Turkish alpine skier (born 1987)

Duygu Ulusoy (a.k.a. Duygu Gül Ulusoy; born April 24, 1987, in Garmisch-Partenkirchen, West Germany), is a female Turkish skier competing in the alpine discipline. She represented Turkey at the 2006 Winter Olympics in Turin, Italy, becoming the first female Turkish Alpine skier in the Olympic Games.

Duygu, born to a Turkish family living in Germany, started skiing in her age of six. She attended ski courses for three years in her hometown Garmisch-Partenkirchen, and drew soon her trainer’s attention with her talent. In her short sports career, she received more than 30 medals in her age’s categories of skiing.

In summer 2004, she decided to compete for Turkey after her club in Germany demoted her following an ankle injury.
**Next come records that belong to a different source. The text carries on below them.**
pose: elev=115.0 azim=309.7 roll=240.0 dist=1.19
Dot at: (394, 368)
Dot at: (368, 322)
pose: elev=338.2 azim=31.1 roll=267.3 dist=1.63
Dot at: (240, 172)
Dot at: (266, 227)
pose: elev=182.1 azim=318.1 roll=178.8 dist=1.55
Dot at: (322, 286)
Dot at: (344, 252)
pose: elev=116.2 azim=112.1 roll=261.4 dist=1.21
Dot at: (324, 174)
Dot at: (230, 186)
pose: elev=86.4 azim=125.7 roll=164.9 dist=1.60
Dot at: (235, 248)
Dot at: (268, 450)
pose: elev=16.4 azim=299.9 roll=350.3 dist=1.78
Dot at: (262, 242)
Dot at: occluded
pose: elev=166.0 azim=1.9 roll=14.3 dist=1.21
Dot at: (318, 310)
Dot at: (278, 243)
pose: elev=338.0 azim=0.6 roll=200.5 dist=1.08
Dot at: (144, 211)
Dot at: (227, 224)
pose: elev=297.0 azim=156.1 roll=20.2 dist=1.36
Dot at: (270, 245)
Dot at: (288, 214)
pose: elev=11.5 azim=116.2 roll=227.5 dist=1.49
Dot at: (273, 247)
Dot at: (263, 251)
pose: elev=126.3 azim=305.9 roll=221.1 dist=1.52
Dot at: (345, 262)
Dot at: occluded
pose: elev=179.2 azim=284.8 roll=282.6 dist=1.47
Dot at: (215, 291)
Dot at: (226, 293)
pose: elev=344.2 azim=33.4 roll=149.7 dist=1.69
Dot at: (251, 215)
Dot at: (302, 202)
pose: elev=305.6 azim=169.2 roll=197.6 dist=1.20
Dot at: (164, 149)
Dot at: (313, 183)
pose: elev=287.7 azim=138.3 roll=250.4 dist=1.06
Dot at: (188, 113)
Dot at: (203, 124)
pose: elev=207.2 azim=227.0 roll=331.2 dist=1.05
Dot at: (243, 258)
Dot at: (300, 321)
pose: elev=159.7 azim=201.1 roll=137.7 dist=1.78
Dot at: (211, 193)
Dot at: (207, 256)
During a summer holiday in Darboğaz, Niğde in Turkey, where her parents come from, she used the chance to apply for the Turkish national ski team, and was accepted immediately in reference to her 40th place in the world rank with 85 FIS points in slalom and 93 FIS points in giant slalom.

In her first race in Turkey, Ulusoy received gold medal in the juniors’ category at the Turkey Ski Championships. Her only concern is to be alone in Turkey during the camps, however she hopes her family will be returning to Turkey soon.

She participated at the 2006 Winter Olympics as the only female skier in the Turkish alpine ski team.